Proceedings, 15th International Meshing Roundtable, Springer-Verlag, pp.215-238, September 17-20 2006

IMR
PROCEEDINGS

15th International Meshing Roundtable
Birmingham, Alabama, U.S.A.
September 17-20, 2006

School of Computer Science
University of Waterloo, Waterloo,
Ontario, Canada, N2L 3G1
rbsimpson@uwaterloo.ca

Abstract
Given a data function, f(x, y), defined for (x, y) in a domain,D and an error measure for approximating f on D, we can call a piecewise linear function, fpl(x, y), acceptable if its error measure is less than or equal to a given error tolerance. Adaptive Delaunay Refinement (ADR) is one approach to generating a mesh for D that can be used to create an acceptable fpl(x, y). A measure of the efficiency of methods for generating a mesh, M, for piecewise approximation is the size of M. In this paper, we present empirical evidence that ADR generated meshes can be twice a large as necessary for producing acceptable interpolants for harmonic functions.

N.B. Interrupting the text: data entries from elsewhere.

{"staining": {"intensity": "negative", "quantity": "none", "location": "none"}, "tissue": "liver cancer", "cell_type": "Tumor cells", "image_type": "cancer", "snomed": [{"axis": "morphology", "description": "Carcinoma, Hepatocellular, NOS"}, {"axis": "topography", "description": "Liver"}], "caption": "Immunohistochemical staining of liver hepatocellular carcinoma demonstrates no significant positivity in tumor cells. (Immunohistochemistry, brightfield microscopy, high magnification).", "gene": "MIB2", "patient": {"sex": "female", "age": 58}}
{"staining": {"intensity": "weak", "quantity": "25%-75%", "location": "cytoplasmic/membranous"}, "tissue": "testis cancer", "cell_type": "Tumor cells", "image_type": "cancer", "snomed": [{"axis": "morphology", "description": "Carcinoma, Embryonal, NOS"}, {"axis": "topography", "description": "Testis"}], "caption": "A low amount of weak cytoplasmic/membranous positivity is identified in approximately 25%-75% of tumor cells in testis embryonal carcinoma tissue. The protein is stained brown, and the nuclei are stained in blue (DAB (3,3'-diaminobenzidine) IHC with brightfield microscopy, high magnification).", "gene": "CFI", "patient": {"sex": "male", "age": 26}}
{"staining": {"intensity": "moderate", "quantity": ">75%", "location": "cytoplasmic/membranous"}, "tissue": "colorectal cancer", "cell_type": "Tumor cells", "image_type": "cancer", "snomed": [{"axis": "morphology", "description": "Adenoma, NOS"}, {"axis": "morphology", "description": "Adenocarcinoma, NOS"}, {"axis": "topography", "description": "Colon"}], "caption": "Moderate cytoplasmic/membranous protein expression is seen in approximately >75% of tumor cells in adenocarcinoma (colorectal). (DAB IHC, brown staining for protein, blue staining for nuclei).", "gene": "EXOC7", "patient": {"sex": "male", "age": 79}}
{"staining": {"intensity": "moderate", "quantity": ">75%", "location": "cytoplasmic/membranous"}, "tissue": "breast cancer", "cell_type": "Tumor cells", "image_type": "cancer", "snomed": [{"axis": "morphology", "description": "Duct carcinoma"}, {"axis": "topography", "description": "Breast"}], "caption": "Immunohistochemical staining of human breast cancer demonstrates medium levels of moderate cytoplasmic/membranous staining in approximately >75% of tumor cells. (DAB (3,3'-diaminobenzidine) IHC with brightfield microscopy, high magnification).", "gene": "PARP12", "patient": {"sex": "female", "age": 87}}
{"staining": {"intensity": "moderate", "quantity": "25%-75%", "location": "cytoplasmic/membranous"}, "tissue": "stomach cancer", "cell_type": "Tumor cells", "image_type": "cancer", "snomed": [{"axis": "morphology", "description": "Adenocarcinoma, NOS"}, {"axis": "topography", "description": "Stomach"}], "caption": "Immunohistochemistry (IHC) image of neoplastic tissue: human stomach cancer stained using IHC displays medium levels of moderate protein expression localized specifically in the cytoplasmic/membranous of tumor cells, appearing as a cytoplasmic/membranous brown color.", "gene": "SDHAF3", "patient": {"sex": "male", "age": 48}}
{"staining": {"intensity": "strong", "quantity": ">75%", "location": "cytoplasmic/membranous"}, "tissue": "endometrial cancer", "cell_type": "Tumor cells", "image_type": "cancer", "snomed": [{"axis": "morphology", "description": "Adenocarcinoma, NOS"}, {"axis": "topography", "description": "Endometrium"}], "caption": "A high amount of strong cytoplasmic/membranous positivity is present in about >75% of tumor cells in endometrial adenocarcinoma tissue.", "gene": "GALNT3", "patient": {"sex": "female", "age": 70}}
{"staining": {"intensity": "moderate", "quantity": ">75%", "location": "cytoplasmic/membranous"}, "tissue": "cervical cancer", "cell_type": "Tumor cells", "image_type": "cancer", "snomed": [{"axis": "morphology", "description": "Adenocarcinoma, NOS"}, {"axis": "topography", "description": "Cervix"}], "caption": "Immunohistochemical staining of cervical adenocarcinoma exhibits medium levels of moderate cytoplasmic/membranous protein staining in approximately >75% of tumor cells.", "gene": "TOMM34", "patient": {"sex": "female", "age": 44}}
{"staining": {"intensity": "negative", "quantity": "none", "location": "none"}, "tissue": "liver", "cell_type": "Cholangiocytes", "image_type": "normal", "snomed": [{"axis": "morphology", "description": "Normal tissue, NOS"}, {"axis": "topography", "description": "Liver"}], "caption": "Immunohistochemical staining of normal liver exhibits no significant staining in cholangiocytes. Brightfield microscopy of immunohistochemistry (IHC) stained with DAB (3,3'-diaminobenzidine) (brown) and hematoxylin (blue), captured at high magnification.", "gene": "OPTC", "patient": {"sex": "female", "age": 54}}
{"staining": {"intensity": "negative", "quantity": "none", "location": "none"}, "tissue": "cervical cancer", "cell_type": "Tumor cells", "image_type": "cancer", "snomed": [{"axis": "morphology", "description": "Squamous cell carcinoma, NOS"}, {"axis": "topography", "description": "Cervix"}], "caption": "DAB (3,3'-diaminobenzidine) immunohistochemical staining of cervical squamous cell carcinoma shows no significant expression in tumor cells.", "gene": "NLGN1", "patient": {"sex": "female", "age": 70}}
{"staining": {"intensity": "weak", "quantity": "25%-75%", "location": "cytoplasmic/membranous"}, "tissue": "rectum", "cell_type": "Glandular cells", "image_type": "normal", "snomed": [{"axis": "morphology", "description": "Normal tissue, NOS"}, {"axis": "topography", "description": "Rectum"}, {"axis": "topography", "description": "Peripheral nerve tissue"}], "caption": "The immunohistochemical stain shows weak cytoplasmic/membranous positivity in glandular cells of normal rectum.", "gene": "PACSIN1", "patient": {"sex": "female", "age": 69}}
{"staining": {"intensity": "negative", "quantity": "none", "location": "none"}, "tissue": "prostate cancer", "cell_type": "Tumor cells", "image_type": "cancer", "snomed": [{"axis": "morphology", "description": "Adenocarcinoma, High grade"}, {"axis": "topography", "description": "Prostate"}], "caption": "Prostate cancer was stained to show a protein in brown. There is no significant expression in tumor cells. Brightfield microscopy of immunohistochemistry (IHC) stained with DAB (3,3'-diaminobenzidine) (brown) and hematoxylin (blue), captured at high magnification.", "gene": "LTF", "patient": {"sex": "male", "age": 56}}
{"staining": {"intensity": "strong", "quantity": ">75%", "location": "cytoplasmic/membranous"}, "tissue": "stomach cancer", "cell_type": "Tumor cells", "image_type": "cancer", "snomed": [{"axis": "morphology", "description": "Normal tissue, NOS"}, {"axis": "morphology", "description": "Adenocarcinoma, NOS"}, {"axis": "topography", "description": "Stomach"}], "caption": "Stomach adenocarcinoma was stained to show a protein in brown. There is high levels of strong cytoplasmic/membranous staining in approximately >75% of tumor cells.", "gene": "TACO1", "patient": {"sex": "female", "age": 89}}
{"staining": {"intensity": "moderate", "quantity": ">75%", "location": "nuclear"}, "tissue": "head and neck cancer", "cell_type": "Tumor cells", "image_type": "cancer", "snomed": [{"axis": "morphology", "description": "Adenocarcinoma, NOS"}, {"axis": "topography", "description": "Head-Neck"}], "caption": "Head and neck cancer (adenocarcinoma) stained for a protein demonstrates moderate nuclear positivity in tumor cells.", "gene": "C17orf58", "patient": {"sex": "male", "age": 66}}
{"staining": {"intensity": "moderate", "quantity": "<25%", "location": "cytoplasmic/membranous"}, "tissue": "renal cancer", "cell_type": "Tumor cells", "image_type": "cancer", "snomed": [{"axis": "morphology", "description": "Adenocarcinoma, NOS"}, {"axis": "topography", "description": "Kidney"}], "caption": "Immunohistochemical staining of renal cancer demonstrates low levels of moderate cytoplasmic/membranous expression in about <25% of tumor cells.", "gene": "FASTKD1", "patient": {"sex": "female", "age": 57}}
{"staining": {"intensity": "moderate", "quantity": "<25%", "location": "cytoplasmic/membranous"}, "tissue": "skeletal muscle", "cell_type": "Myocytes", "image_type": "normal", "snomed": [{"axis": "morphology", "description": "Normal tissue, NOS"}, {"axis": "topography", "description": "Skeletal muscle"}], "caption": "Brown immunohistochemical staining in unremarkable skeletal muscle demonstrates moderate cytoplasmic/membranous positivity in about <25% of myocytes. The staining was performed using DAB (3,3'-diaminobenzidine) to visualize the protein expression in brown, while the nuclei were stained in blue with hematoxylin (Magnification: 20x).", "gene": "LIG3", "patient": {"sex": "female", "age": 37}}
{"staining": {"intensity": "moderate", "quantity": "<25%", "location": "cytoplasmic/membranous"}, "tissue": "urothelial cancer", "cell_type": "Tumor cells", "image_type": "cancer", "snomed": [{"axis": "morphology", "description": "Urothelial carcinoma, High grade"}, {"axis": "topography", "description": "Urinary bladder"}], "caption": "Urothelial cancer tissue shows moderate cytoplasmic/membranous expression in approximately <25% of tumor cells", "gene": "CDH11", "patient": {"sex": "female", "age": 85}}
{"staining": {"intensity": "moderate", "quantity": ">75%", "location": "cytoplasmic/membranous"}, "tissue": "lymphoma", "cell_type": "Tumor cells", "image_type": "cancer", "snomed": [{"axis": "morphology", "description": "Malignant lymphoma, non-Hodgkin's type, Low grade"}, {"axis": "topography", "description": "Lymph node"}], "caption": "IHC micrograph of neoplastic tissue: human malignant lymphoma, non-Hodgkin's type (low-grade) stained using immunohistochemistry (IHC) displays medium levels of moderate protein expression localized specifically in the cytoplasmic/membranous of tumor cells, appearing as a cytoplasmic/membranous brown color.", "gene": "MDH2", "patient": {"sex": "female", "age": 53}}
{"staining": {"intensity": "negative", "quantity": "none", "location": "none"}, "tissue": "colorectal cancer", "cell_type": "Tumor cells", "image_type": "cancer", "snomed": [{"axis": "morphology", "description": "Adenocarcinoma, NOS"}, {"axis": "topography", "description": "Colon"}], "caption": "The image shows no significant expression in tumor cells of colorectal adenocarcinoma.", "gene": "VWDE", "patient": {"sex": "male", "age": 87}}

The error measure used in this study is the maximum of the triangle average L2 errors in M. This observation is based on demonstrating a comparison mesh generating using maximal efficiency mesh theory as reviewed in the paper. There are two different approaches to point placement commonly used in ADR, edge based refinement and circumcenter based refinement. Our study indicates that there is no significant difference in the efficiency of the meshes generated by these two approaches.